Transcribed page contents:

● ● ●

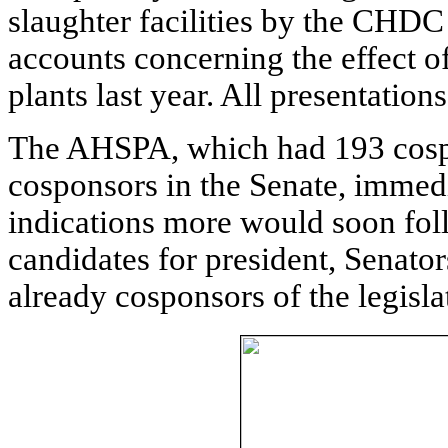
slaughter facilities by the CHDC
accounts concerning the effect o
plants last year. All presentation
The AHSPA, which had 193 cosp
cosponsors in the Senate, immed
indications more would soon follo
candidates for president, Senat
already cosponsors of the legisla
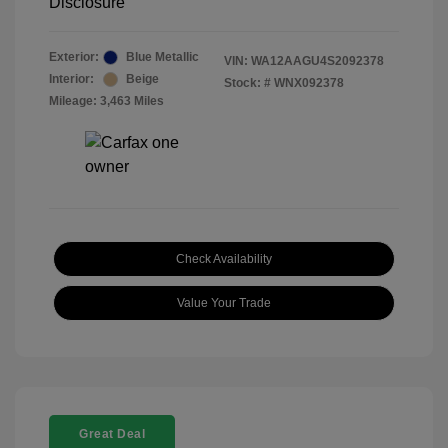
Disclosure
Exterior:
Blue Metallic
VIN:
WA12AAGU4S2092378
Interior:
Beige
Stock: #
WNX092378
Mileage: 3,463 Miles
Check Availability
Value Your Trade
Great Deal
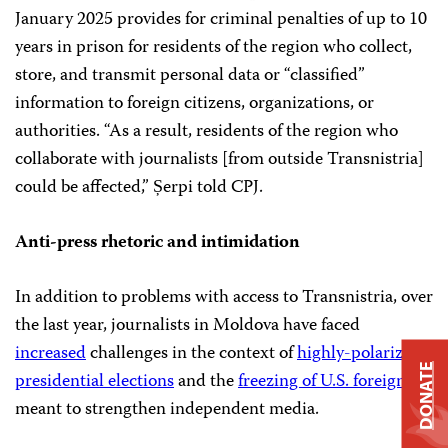
January 2025 provides for criminal penalties of up to 10
years in prison for residents of the region who collect,
store, and transmit personal data or “classified”
information to foreign citizens, organizations, or
authorities. “As a result, residents of the region who
collaborate with journalists [from outside Transnistria]
could be affected,” Șerpi told CPJ.
Anti-press rhetoric and intimidation
In addition to problems with access to Transnistria, over
the last year, journalists in Moldova have faced
increased
challenges in the context of
highly-polarized
DONATE
presidential elections
and the
freezing of U.S. foreign aid
meant to strengthen independent media.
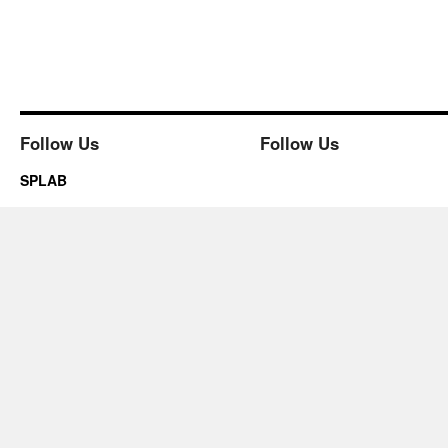
Follow Us
Follow Us
SPLAB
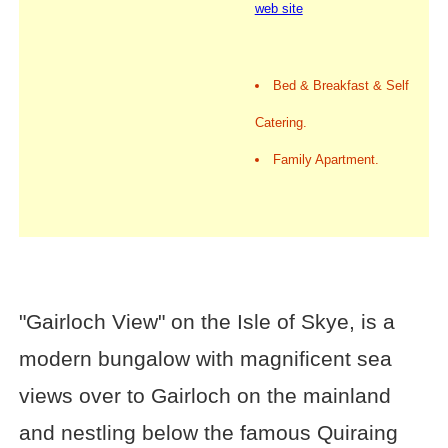
web site
Bed & Breakfast & Self
Catering.
Family Apartment.
"Gairloch View" on the Isle of Skye, is a
modern bungalow with magnificent sea
views over to Gairloch on the mainland
and nestling below the famous Quiraing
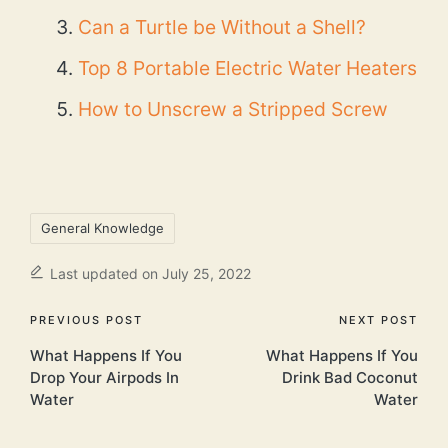
Can a Turtle be Without a Shell?
Top 8 Portable Electric Water Heaters
How to Unscrew a Stripped Screw
Tags:
General Knowledge
Last updated on July 25, 2022
Post
PREVIOUS POST
NEXT POST
What Happens If You
What Happens If You
navigation
Drop Your Airpods In
Drink Bad Coconut
Water
Water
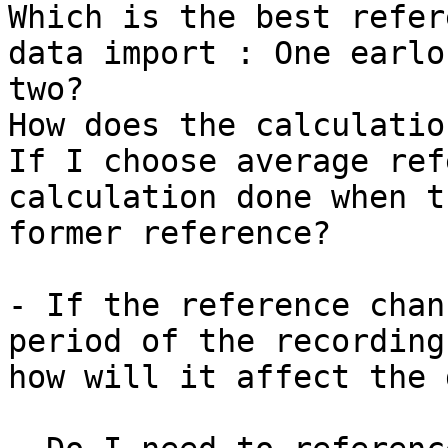
Which is the best refer
data import : One earlo
two?

How does the calculatio
If I choose average ref
calculation done when t
former reference?

- If the reference chan
period of the recording,
how will it affect the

● ● ●

Copy out every line of the records that the string "cosponsors" appears in.

--- Answer for this exercise ---
cosponsors in the Senate, immed
already cosponsors of the legisla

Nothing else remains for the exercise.